TASK -
Your response must be made up of each line in the data below that contains the string "nella".

----------

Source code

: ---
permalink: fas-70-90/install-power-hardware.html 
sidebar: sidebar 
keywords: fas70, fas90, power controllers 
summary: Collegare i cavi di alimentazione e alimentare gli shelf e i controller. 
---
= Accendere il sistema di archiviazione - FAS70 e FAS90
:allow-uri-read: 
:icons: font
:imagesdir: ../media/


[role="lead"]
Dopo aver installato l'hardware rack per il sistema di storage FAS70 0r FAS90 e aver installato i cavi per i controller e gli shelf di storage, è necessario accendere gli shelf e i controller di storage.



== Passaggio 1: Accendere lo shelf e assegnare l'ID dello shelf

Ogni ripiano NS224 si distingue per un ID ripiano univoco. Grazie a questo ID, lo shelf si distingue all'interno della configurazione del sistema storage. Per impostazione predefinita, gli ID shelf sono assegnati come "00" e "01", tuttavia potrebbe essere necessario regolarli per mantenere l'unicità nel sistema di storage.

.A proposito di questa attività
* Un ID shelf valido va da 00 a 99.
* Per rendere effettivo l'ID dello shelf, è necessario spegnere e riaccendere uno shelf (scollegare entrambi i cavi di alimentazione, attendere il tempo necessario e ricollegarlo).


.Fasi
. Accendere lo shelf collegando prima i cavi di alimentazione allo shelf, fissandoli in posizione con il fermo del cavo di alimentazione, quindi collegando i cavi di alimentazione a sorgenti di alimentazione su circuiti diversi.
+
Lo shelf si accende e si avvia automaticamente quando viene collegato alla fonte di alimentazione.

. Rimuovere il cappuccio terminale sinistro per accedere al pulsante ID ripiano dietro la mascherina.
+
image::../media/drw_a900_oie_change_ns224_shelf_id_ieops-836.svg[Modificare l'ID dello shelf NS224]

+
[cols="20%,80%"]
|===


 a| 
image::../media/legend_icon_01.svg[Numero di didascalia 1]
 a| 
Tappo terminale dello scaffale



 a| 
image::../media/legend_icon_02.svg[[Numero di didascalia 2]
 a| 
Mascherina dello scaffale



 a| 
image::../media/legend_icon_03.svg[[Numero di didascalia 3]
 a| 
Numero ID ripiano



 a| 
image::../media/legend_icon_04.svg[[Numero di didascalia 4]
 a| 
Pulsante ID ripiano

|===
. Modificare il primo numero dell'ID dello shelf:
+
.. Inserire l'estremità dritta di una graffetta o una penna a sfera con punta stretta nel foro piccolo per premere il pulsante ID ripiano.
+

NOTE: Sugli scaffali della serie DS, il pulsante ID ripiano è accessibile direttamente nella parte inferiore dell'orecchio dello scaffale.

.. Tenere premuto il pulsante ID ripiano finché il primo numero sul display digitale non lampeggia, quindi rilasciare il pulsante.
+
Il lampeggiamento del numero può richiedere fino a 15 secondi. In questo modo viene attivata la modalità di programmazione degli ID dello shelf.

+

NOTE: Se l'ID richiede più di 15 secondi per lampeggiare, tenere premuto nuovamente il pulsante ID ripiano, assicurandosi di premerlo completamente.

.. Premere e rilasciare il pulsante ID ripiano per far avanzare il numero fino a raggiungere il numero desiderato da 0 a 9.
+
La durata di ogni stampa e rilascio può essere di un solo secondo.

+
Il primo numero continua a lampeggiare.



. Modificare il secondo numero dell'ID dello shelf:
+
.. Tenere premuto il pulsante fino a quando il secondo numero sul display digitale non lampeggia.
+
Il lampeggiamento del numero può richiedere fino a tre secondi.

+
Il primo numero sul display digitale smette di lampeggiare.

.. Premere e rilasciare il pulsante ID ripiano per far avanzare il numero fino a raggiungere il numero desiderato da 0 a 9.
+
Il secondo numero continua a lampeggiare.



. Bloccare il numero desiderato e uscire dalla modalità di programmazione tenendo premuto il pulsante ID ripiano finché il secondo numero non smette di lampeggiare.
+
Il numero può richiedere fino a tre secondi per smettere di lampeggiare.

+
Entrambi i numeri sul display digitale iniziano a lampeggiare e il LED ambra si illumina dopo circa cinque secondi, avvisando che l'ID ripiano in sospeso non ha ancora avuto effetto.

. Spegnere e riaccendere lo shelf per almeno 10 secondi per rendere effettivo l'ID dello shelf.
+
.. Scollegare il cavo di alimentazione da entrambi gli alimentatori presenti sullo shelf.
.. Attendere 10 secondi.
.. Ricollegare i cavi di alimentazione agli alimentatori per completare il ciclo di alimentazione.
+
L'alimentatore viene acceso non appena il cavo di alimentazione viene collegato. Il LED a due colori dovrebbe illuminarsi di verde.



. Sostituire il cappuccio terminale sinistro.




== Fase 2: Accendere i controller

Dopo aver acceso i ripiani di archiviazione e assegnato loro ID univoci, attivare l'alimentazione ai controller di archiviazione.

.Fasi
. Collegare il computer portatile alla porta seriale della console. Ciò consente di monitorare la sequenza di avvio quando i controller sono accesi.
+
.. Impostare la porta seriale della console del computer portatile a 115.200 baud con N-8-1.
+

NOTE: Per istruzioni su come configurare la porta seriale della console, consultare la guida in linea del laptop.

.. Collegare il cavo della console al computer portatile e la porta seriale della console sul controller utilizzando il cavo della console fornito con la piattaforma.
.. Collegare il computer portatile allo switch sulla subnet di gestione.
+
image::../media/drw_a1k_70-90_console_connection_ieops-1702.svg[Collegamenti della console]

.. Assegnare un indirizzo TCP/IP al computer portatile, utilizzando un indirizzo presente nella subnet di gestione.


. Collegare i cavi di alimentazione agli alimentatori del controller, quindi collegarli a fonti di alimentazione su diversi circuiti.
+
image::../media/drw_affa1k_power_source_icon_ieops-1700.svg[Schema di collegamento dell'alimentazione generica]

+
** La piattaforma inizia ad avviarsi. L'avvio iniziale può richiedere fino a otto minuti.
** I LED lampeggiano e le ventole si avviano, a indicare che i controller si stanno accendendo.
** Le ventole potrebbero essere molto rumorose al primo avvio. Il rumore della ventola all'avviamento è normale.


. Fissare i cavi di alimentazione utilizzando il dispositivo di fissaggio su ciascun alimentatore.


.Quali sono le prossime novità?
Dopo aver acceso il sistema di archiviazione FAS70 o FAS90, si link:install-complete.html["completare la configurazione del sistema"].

----------

EXERCISE RESULT -
NOTE: Sugli scaffali della serie DS, il pulsante ID ripiano è accessibile direttamente nella parte inferiore dell'orecchio dello scaffale.
.. Assegnare un indirizzo TCP/IP al computer portatile, utilizzando un indirizzo presente nella subnet di gestione.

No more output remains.